Задания =>
1. Соответствуют ли тексту о социальной стратификации следующие утверждения? (a) Современная социальная структура российского общества представляет собой стабильное устойчивое явление. (b) Проблемы рабочего класса исследуются мало. (c) В начале 90-х годов исследователи перешли от теории социальной стратификации к марксистской парадигме. На каждое ответьте «да» или «нет» и приведите решающие слова текста дословной цитатой.
2. Продублируйте строки листинга с самого его начала по строку, содержащую «bes''8 c'''8\pp dis'''4-.)», включительно. Картинки в ответ не включайте.

Текст для чтения =>
..........

«В начале 90-х годов большинство исследователей социальной структуры в России изменили парадигму исследований. Произошел переход от марксистской парадигмы к теории социальной стратификации… Современную социальную структуру российского общества нельзя рассматривать как стабильное устойчивое явление. Появившиеся различные формы собственности привели к рождению новой социальной структуры с новыми формами социальной дифференциации. Основной характеристикой современного российского общества является его социальная поляризация, расслоение на большинство бедных и меньшинство богатых. Таким образом, налицо конфликт между сущностью проводимых экономических реформ и ожиданиями и стремлением большинства населения. Пространство социальной стратификации как бы свертывается практически к одному показателю — имущественному (капитал, собственность, доход)… Эти проблемы часто обсуждаются на страницах социологических и общественно-политических журналов. Однако весьма мало исследуются проблемы рабочего класса, отдельных слоев специалистов. Не слишком много внимания уделяется крестьянству.
В заключение отметим, что проблематика социальной стратификации российского общества является сегодня приоритетной в российской социологии» [38].

..........

Выдержки из данных =>
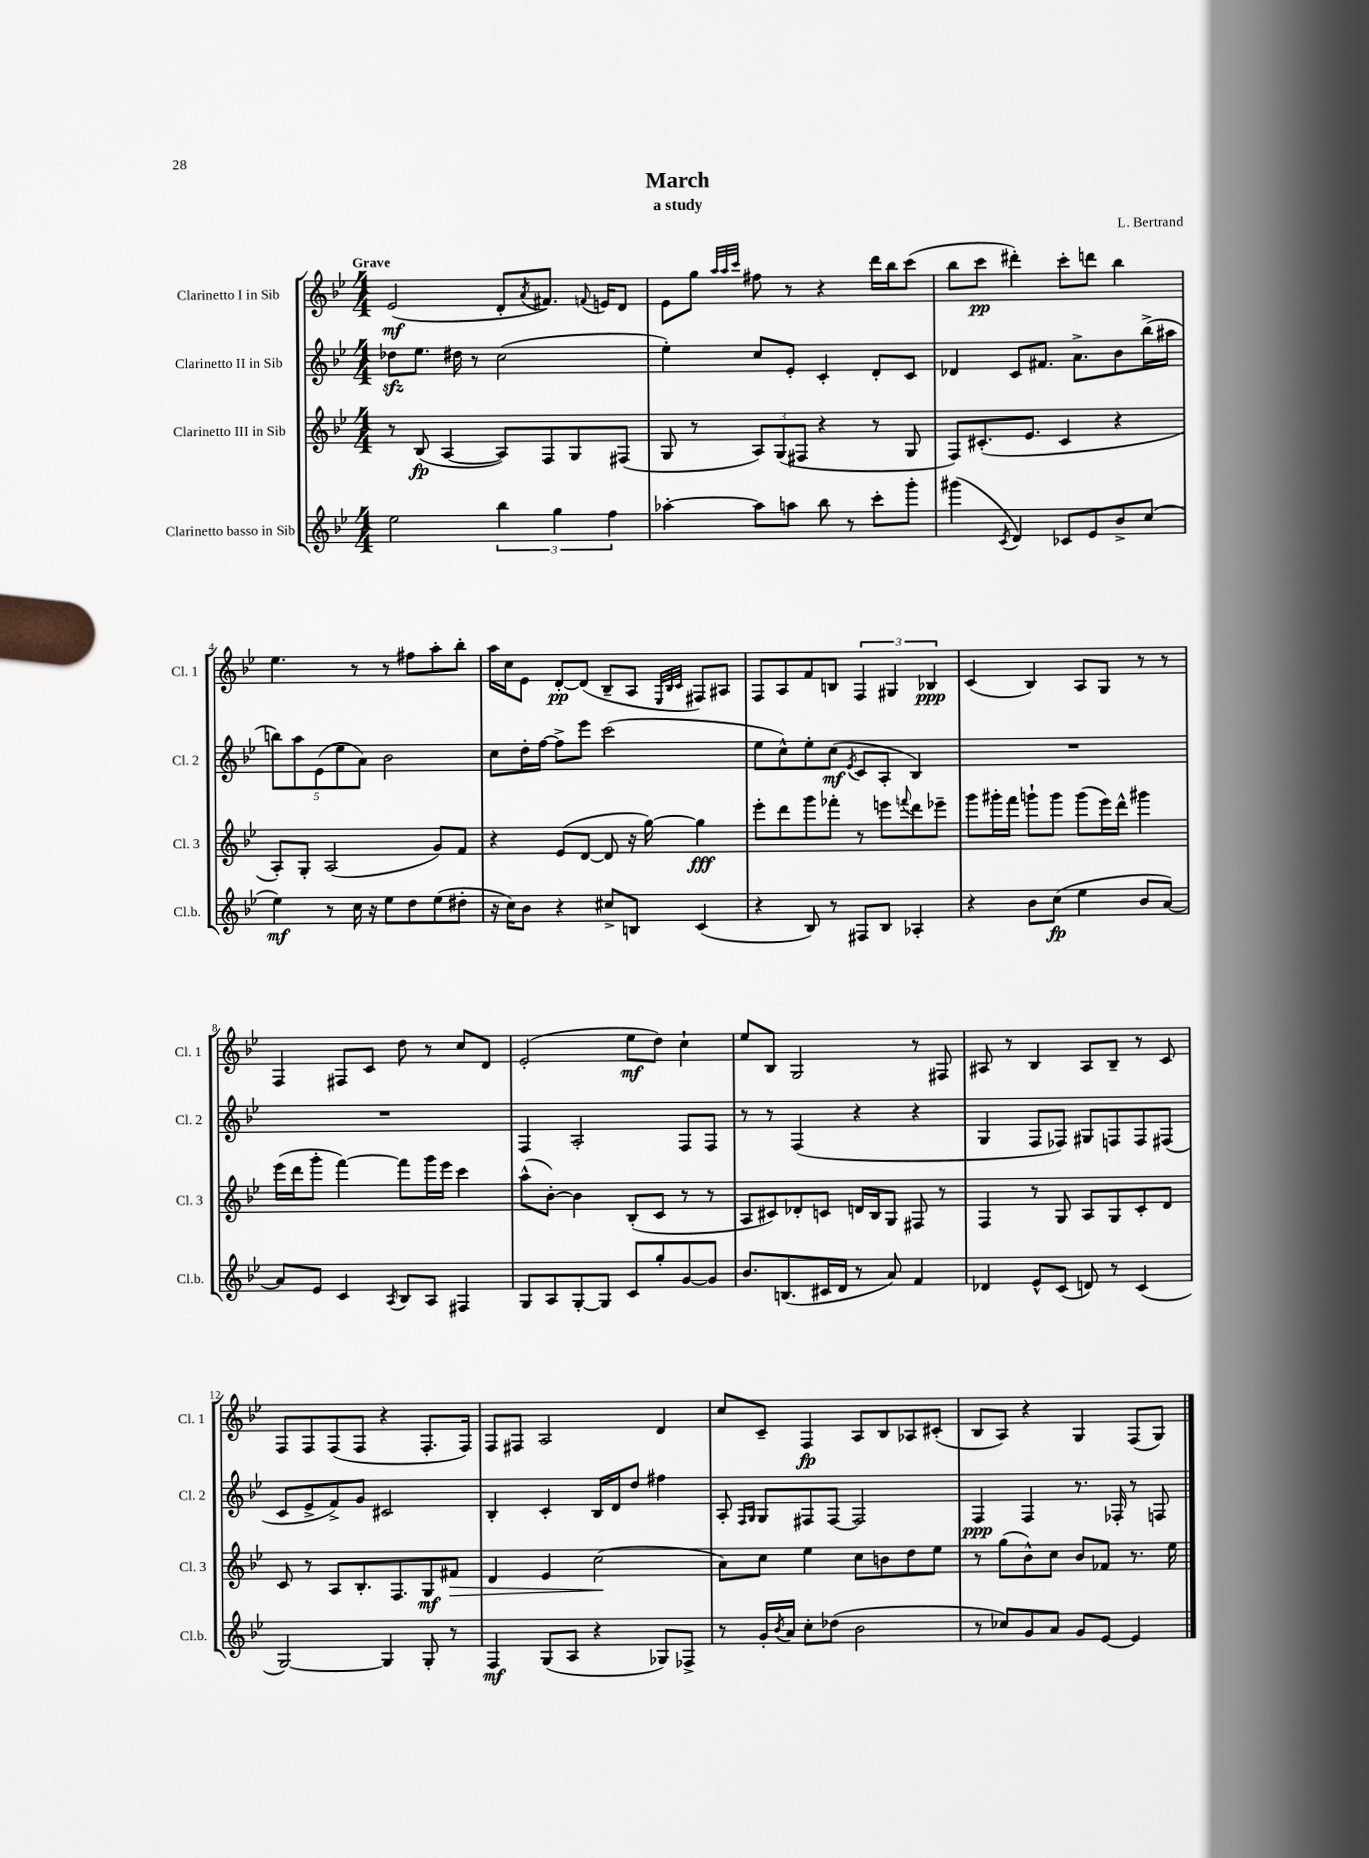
\header { title = "March" composer = "L. Bertrand" subtitle = "a study" }
<<
\new StaffGroup <<
\new Staff = "s0" \with { instrumentName = "Clarinetto I in Sib" shortInstrumentName = "Cl. 1" } {
    \clef treble \key bes \major \numericTimeSignature \time 4/4 \tempo "Grave"
    ees'2\mf( d'8-. \acciaccatura { a'8 } fis'8.) \appoggiatura { f'8 } e'16 d'8 |
    ees'8 g''8 \grace { a''32 a''32 c'''32 } fis''8 r8 r4 d'''16 bes''16 c'''8( |
    bes''8 c'''8\pp dis'''4-.) c'''8-. d'''8 bes''4 |
    ees''4. r8 r8 fis''8 a''8-. bes''8-. |
    a''16 c''16 ees'8 d'8~-.\pp d'8( bes8-- a8 \grace { ees32 bes32 c'32 } fis8) ais8 |
    f8 a8 f'8 b8 \tuplet 3/2 { f4 gis4 bes4\ppp } |
    c'4( bes4) a8 g8 r8 r8 |
    f4 fis8 c'8 d''8 r8 c''8 d'8 |
    ees'2-.( ees''8\mf d''8) c''4-! |
    ees''8 bes8 g2 r8 fis8 |
    ais8 r8 bes4 ais8 bes8-- r8 c'8 |
    f8 f8 f8( f8 r4 f8.-. f16) |
    f8 fis8 a2 d'4 |
    c''8 c'8-- f4\fp a8 bes8 aes8 cis'8-.( |
    bes8 a8) r4 g4 f8( g8) \bar "|." |
}
\new Staff = "s1" \with { instrumentName = "Clarinetto II in Sib" shortInstrumentName = "Cl. 2" } {
    \clef treble \key bes \major \numericTimeSignature \time 4/4
    des''8\sfz ees''8. dis''16 r8 c''2( |
    ees''4-.) c''8 ees'8-. c'4-. d'8-. c'8 |
    des'4 c'8 fis'8. a'8.-> bes'8 bes''16->( ais''16 |
    \tuplet 5/4 { b''8) a''8 ees'8( ees''8 a'8) } bes'2 |
    c''8 d''16-. f''16~ f''8-> ees'''8 c'''2( |
    ees''8 c''8-^) ees''8-. c''8\mf( \acciaccatura { ees'8 } c'8 a8-. bes4) |
    R1 |
    R1 |
    f4 a2-. f8 f8 |
    r8 r8 f4( r4 r4 |
    g4 f8 fes8) gis8 f8 f8 fis8( |
    c'8 ees'8-> f'8->) g'8 cis'2 |
    bes4-. c'4-. bes16 d'16 d''8 fis''4 |
    a8-. \grace { f16 g16 } g8 fis8 fis8~ fis2 |
    f4\ppp f4 r8. fes16-. r8 f8 \bar "|." |
}
\new Staff = "s2" \with { instrumentName = "Clarinetto III in Sib" shortInstrumentName = "Cl. 3" } {
    \clef treble \key bes \major \numericTimeSignature \time 4/4
    r8 bes8\fp( a4~ a8) f8 g8 fis8( |
    g8 r8 \tuplet 3/2 { a8) g8( fis8 } r4 r8 g8 |
    f8) cis'8.-.( ees'8. cis'4 r4 |
    a8-.) g8-. a2( g'8) f'8 |
    r4 ees'8( d'8~ d'8 r16 g''16~) g''4\fff |
    ees'''8-. d'''8 g'''8 fes'''8-. r8 e'''8 \appoggiatura { f'''8 } d'''8 ees'''8-- |
    g'''8 gis'''16-. f'''16 g'''8-! g'''8 g'''8( ees'''16) d'''16-^ gis'''4 |
    ees'''16( d'''16 g'''8-. f'''4~) f'''8 g'''16 ees'''16 c'''4 |
    a''8-^( bes'8~-.) bes'4 bes8-.( c'8 r8 r8 |
    a8 cis'8) des'8-. c'8 d'16 bes16 g8 fis8 r8 |
    f4 r8 g8 a8 g8 c'8-. d'8 |
    c'8 r8 a8 bes8.-. f8. g8\mf fis'8\> |
    d'4 ees'4 c''2\!( |
    a'8) c''8 ees''4 c''8 b'8 d''8 ees''8 |
    r8 g''8( bes'8-^) c''8 bes'8 fes'8 r8. ees''16 \bar "|." |
}
\new Staff = "s3" \with { instrumentName = "Clarinetto basso in Sib" shortInstrumentName = "Cl.b." } {
    \clef treble \key bes \major \numericTimeSignature \time 4/4
    ees''2 \tuplet 3/2 { bes''4 g''4 f''4 } |
    aes''4~-. aes''8 a''8 bes''8 r8 c'''8-. g'''8-. |
    gis'''4( \acciaccatura { c'8 } d'4) ces'8 ees'8 bes'8-> c''8( |
    ees''4\mf) r8 c''16 r16 ees''8 d''8 ees''8( dis''8-. |
    r16 c''16) bes'8 r4 cis''8-> b8 c'4( |
    r4 bes8) r8 fis8 bes8 aes4-. |
    r4 bes'8 c''8\fp( ees''4 bes'8 a'8~) |
    a'8 ees'8 c'4 \acciaccatura { a8 } bes8 a8 fis4 |
    g8 a8 g8~-. g8 c'8 g''8-. g'8~ g'8 |
    bes'8. b8.( cis'16 d'16 r8 a'8) f'4 |
    des'4 ees'8-^ c'8( d'8) r8 c'4( |
    g2~) g4 g8-. r8 |
    f4\mf g8( a8 r4 ges8) fes8-> |
    r8 g'16-. \acciaccatura { bes'8 } a'16 c''8-. des''8( bes'2 |
    r8 ces''8) g'8 a'8 g'8 ees'8~ ees'4 \bar "|." |
}
>>
>>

..........

Ответы =>
1.
(a) Нет: «Современную социальную структуру российского общества нельзя рассматривать как стабильное устойчивое явление».
(b) Да: «Однако весьма мало исследуются проблемы рабочего класса, отдельных слоев специалистов».
(c) Нет: «Произошел переход от марксистской парадигмы к теории социальной стратификации».

2.
\header { title = "March" composer = "L. Bertrand" subtitle = "a study" }
<<
\new StaffGroup <<
\new Staff = "s0" \with { instrumentName = "Clarinetto I in Sib" shortInstrumentName = "Cl. 1" } {
    \clef treble \key bes \major \numericTimeSignature \time 4/4 \tempo "Grave"
    ees'2\mf( d'8-. \acciaccatura { a'8 } fis'8.) \appoggiatura { f'8 } e'16 d'8 |
    ees'8 g''8 \grace { a''32 a''32 c'''32 } fis''8 r8 r4 d'''16 bes''16 c'''8( |
    bes''8 c'''8\pp dis'''4-.) c'''8-. d'''8 bes''4 |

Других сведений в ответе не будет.